Task statement:
Search term "neoplastic": copy each line of the data containing it.

Dataset entries:
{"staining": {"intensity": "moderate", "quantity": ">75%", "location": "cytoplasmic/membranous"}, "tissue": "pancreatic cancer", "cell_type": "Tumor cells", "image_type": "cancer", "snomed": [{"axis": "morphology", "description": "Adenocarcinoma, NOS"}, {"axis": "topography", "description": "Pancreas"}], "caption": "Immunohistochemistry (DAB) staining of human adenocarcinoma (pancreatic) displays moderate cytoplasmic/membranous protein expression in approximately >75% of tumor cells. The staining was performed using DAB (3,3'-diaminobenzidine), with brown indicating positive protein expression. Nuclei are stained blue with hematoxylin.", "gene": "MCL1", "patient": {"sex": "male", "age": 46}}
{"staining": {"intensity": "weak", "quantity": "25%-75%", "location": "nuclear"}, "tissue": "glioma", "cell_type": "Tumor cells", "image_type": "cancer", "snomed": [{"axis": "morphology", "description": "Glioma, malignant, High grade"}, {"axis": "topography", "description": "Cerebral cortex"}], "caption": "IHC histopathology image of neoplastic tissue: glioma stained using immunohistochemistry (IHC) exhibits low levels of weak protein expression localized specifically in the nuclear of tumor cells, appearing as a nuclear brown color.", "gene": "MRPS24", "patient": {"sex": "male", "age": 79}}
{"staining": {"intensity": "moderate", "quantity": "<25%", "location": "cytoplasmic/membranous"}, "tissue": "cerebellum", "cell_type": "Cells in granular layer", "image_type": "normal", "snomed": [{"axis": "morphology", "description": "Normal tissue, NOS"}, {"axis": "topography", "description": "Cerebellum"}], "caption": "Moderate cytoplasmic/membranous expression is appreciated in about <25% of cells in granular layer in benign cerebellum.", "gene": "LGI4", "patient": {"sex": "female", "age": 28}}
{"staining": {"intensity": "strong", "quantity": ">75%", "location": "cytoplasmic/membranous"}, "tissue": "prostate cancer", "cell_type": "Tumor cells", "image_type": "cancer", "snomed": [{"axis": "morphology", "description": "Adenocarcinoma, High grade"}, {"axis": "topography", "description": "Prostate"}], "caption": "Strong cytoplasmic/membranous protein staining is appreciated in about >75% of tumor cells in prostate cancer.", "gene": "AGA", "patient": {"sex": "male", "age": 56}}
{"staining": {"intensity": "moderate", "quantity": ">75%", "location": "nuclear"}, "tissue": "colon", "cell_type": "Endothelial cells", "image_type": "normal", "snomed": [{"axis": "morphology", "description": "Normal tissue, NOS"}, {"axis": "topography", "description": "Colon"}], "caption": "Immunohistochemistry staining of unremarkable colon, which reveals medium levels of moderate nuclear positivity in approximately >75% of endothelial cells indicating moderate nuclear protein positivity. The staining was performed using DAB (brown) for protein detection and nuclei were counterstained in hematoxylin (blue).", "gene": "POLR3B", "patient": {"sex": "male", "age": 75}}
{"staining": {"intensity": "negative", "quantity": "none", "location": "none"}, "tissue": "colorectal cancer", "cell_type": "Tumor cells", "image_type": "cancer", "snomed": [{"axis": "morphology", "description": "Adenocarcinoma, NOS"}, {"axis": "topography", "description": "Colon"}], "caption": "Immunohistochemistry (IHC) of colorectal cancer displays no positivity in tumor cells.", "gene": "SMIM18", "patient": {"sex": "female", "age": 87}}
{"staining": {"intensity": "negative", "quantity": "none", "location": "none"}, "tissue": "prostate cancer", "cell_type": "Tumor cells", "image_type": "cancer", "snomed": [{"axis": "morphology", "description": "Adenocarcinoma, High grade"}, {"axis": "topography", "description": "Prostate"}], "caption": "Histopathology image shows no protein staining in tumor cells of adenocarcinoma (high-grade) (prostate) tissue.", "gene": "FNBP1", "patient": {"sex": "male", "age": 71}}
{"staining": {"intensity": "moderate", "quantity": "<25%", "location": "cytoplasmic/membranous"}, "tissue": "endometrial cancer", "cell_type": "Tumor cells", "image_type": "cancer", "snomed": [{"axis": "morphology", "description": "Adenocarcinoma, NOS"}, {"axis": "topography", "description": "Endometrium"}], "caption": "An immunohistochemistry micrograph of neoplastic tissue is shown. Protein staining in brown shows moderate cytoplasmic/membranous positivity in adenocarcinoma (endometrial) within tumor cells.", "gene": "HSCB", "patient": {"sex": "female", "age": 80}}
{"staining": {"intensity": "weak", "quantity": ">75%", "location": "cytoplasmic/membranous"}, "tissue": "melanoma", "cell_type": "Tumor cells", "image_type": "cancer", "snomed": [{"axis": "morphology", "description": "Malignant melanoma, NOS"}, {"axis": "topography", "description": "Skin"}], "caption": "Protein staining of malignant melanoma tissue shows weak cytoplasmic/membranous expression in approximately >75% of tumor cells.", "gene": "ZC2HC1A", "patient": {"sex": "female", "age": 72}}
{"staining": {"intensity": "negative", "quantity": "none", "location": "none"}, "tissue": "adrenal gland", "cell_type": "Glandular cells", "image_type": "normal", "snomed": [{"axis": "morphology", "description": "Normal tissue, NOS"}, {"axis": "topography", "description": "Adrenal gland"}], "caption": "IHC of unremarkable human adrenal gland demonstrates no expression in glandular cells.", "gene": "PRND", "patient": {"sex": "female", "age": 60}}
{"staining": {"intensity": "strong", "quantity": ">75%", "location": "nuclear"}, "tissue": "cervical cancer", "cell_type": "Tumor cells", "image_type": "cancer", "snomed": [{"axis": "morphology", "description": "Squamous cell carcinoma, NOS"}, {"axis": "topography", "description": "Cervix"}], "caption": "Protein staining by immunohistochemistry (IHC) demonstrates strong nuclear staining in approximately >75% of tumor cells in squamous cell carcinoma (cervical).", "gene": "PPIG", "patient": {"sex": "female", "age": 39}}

The answer:
{"staining": {"intensity": "weak", "quantity": "25%-75%", "location": "nuclear"}, "tissue": "glioma", "cell_type": "Tumor cells", "image_type": "cancer", "snomed": [{"axis": "morphology", "description": "Glioma, malignant, High grade"}, {"axis": "topography", "description": "Cerebral cortex"}], "caption": "IHC histopathology image of neoplastic tissue: glioma stained using immunohistochemistry (IHC) exhibits low levels of weak protein expression localized specifically in the nuclear of tumor cells, appearing as a nuclear brown color.", "gene": "MRPS24", "patient": {"sex": "male", "age": 79}}
{"staining": {"intensity": "moderate", "quantity": "<25%", "location": "cytoplasmic/membranous"}, "tissue": "endometrial cancer", "cell_type": "Tumor cells", "image_type": "cancer", "snomed": [{"axis": "morphology", "description": "Adenocarcinoma, NOS"}, {"axis": "topography", "description": "Endometrium"}], "caption": "An immunohistochemistry micrograph of neoplastic tissue is shown. Protein staining in brown shows moderate cytoplasmic/membranous positivity in adenocarcinoma (endometrial) within tumor cells.", "gene": "HSCB", "patient": {"sex": "female", "age": 80}}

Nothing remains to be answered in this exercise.